··· RECORDED DATA
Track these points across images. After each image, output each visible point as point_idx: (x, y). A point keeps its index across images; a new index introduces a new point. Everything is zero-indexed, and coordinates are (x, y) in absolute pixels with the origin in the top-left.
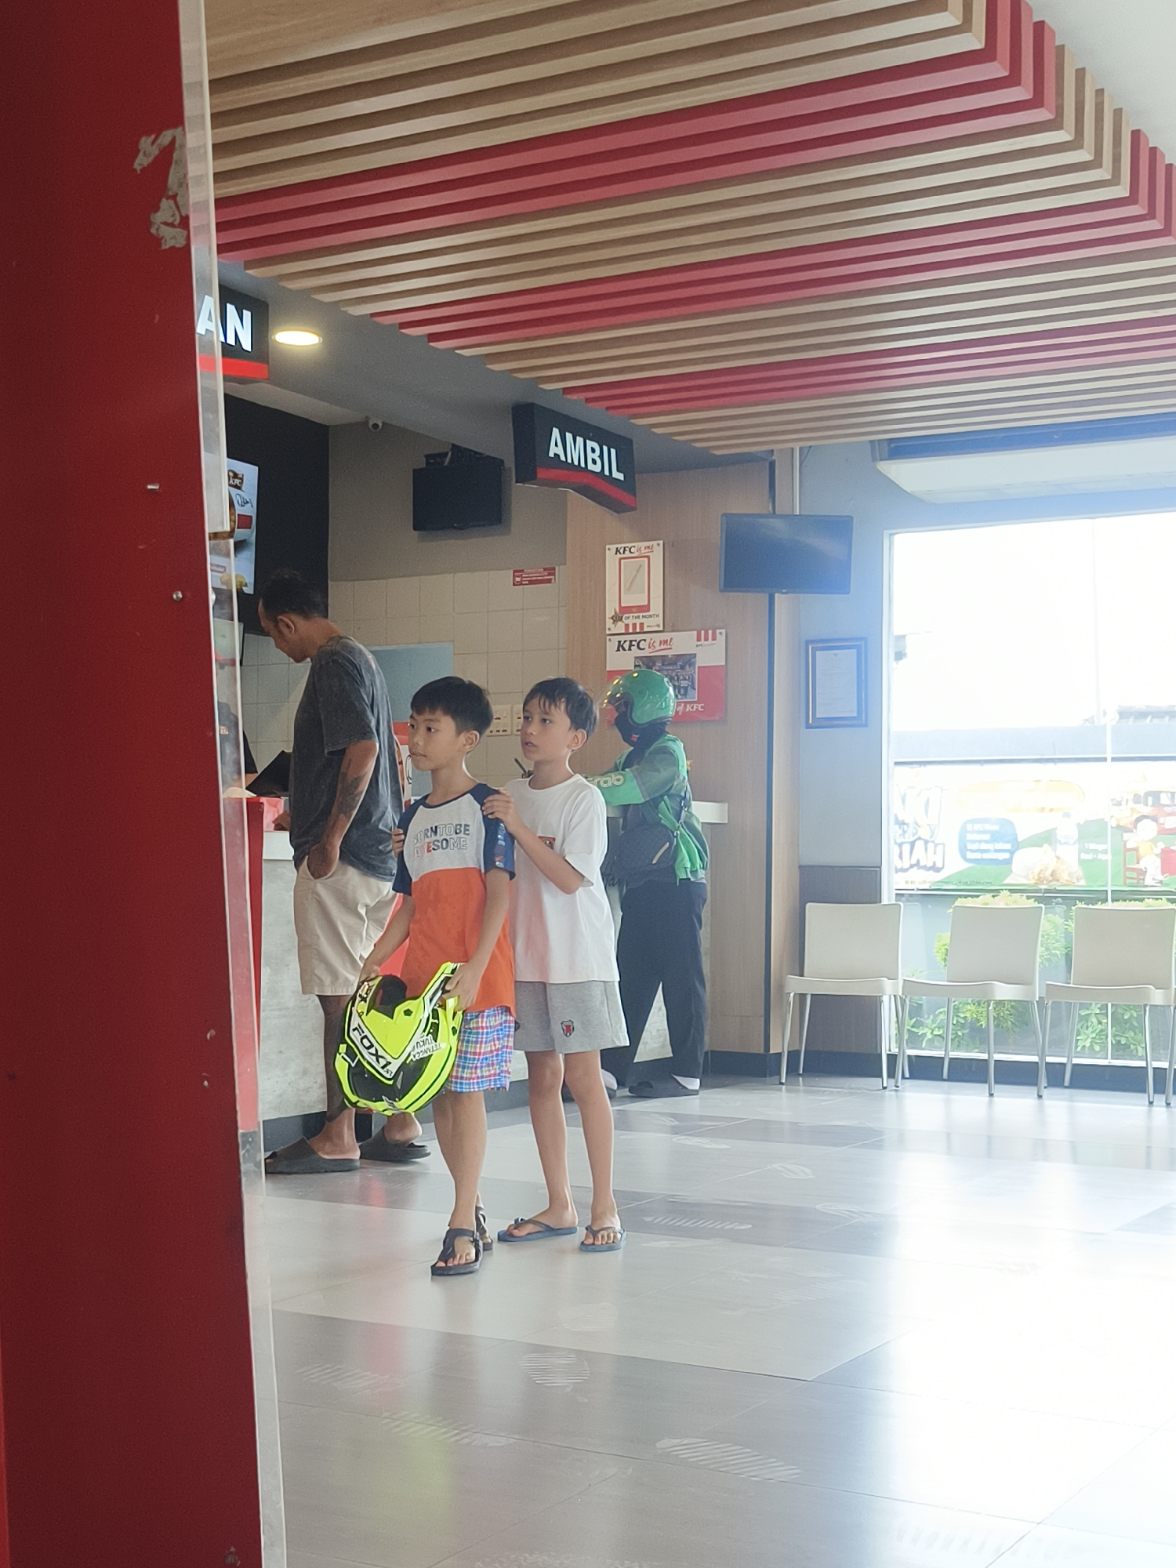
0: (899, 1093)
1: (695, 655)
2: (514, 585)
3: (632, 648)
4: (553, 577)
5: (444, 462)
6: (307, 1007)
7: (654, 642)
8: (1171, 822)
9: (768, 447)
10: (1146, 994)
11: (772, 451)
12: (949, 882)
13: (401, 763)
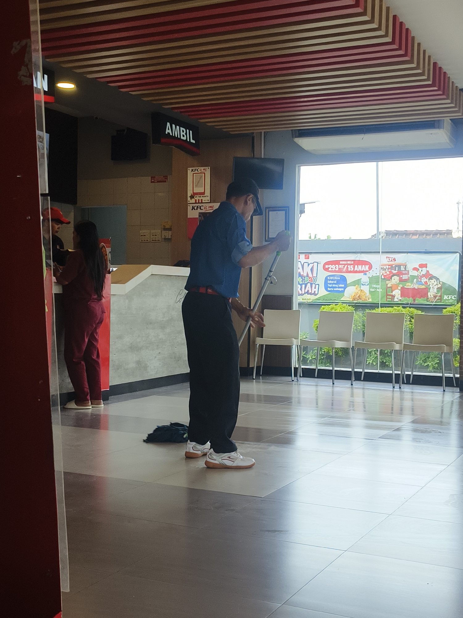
0: (298, 383)
2: (151, 182)
4: (167, 180)
5: (124, 133)
7: (206, 207)
8: (405, 277)
9: (252, 131)
10: (393, 346)
11: (253, 133)
12: (320, 299)
13: (107, 255)
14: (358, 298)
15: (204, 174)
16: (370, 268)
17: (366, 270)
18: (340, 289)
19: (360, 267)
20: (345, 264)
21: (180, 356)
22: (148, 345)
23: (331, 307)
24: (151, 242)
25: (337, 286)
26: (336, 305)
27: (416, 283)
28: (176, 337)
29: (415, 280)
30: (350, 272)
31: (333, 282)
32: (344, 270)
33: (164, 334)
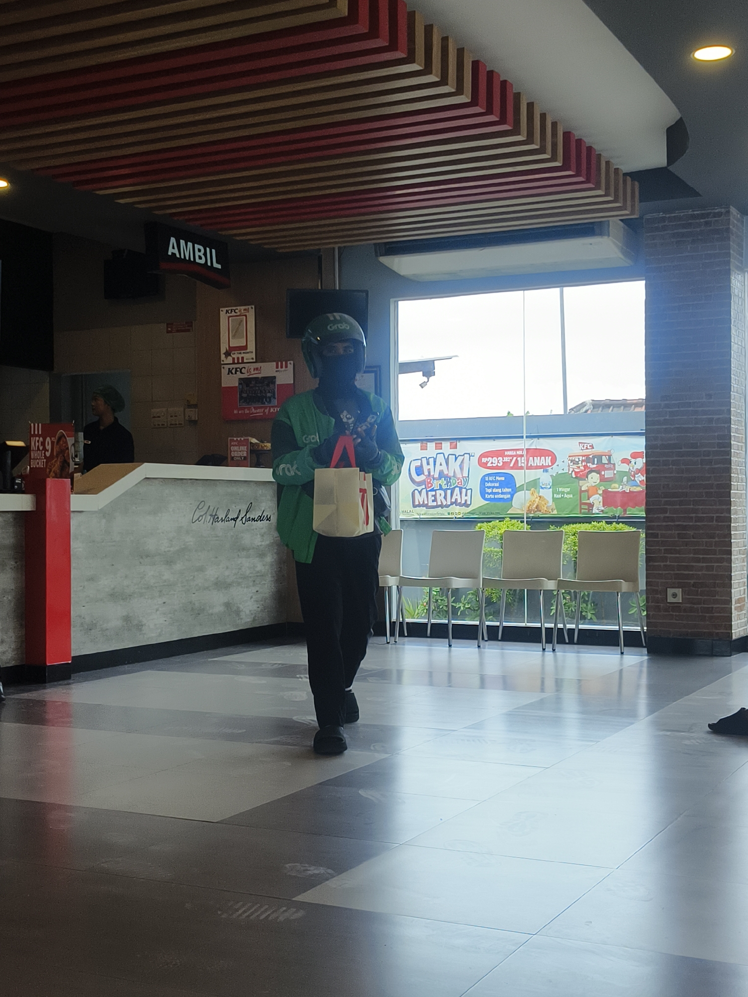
0: (397, 646)
1: (275, 377)
2: (167, 332)
3: (237, 372)
4: (191, 328)
5: (123, 255)
7: (250, 369)
8: (608, 474)
9: (317, 247)
10: (540, 583)
11: (320, 249)
12: (474, 513)
13: (68, 449)
14: (536, 510)
15: (244, 317)
16: (554, 460)
17: (547, 464)
18: (505, 497)
19: (537, 460)
20: (512, 456)
21: (202, 607)
22: (143, 591)
23: (492, 526)
24: (169, 427)
25: (500, 490)
26: (500, 521)
27: (627, 483)
28: (194, 577)
29: (625, 479)
30: (522, 468)
31: (493, 485)
32: (511, 465)
33: (172, 574)
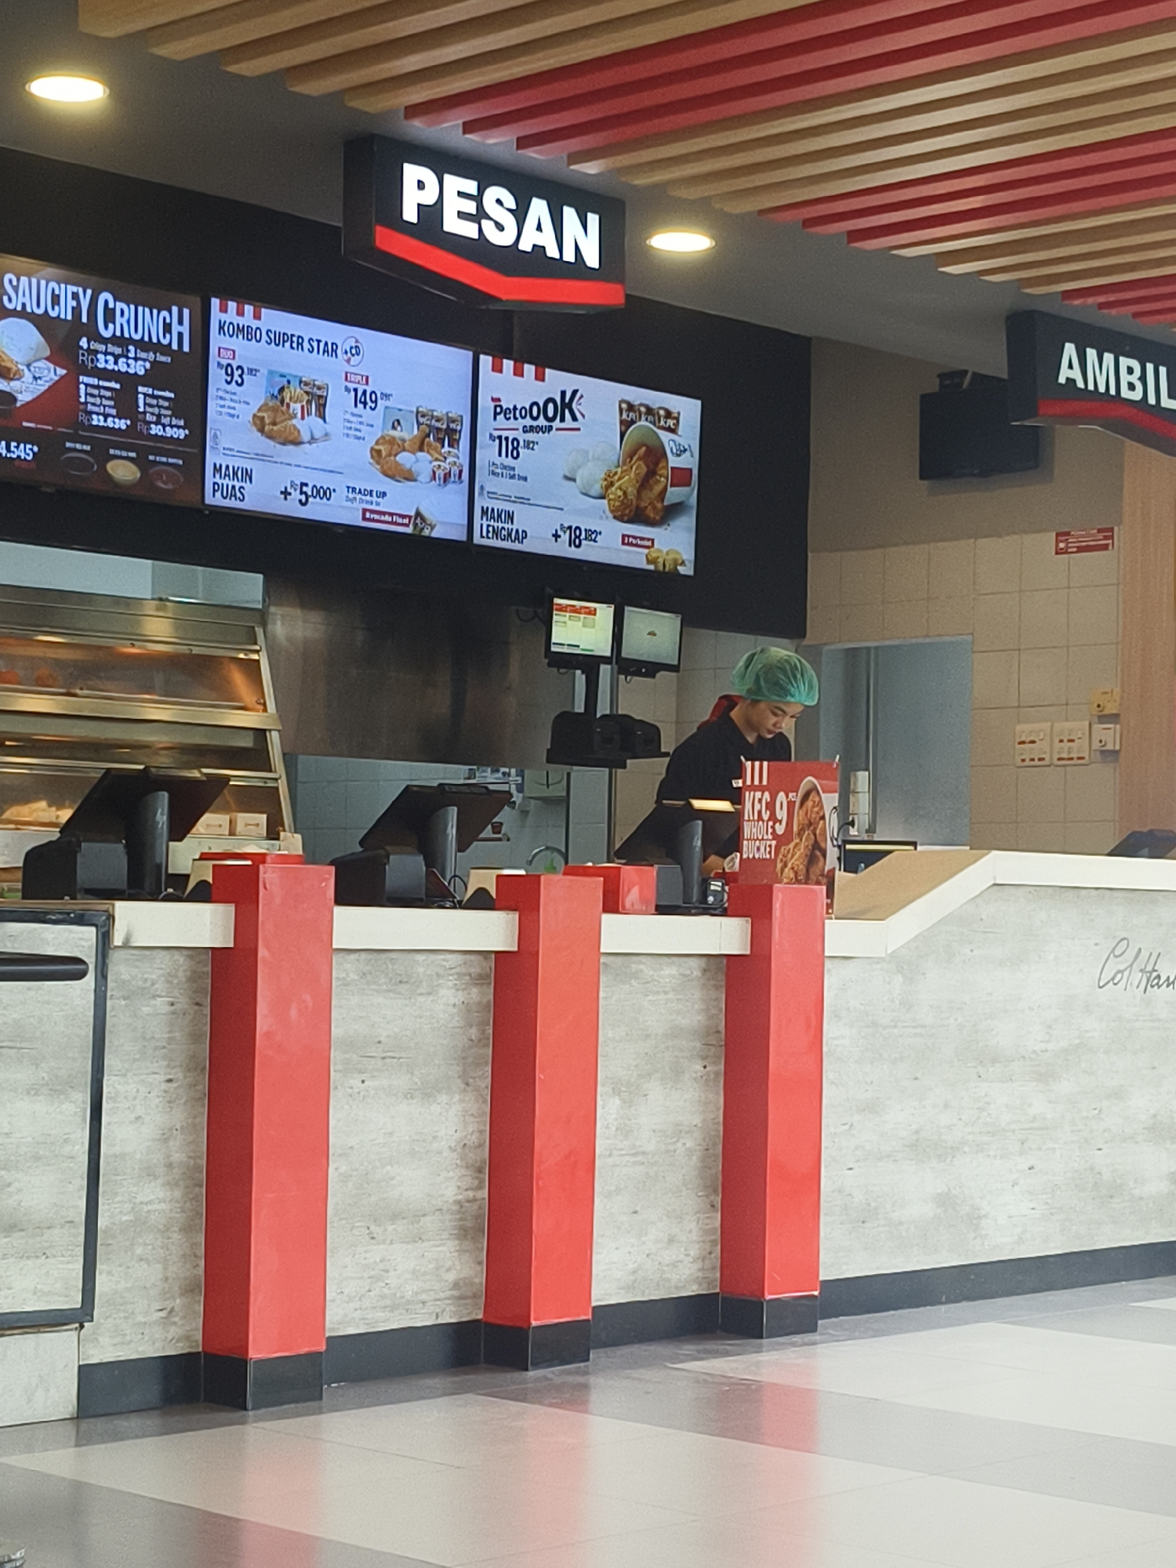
2: (1057, 553)
4: (1110, 541)
5: (963, 384)
6: (675, 1151)
21: (1119, 1181)
22: (985, 1139)
24: (1056, 765)
28: (1100, 1111)
33: (1050, 1102)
······
WORK REQUEST:
Can you repeat the data, starting at the beginning and ending at the line containing "11: (253, 133)", with "top-left" changed to "upper-left" and everything else left as it is? Leave the pictures out of your answer.

OUTPUT BELOW:
Track these points across images. After each image, output each visible point as point_idx: (x, y). A point keeps its index across images; a new index introduces a new point. Everything is zero-indexed, and coordinates are (x, y) in absolute pixels with the origin in the upper-left.
0: (899, 1093)
1: (695, 655)
2: (514, 585)
3: (632, 648)
4: (553, 577)
5: (444, 462)
6: (307, 1007)
7: (654, 642)
8: (1171, 822)
9: (768, 447)
10: (1146, 994)
11: (772, 451)
12: (949, 882)
13: (401, 763)
0: (298, 383)
2: (151, 182)
4: (167, 180)
5: (124, 133)
7: (206, 207)
8: (405, 277)
9: (252, 131)
10: (393, 346)
11: (253, 133)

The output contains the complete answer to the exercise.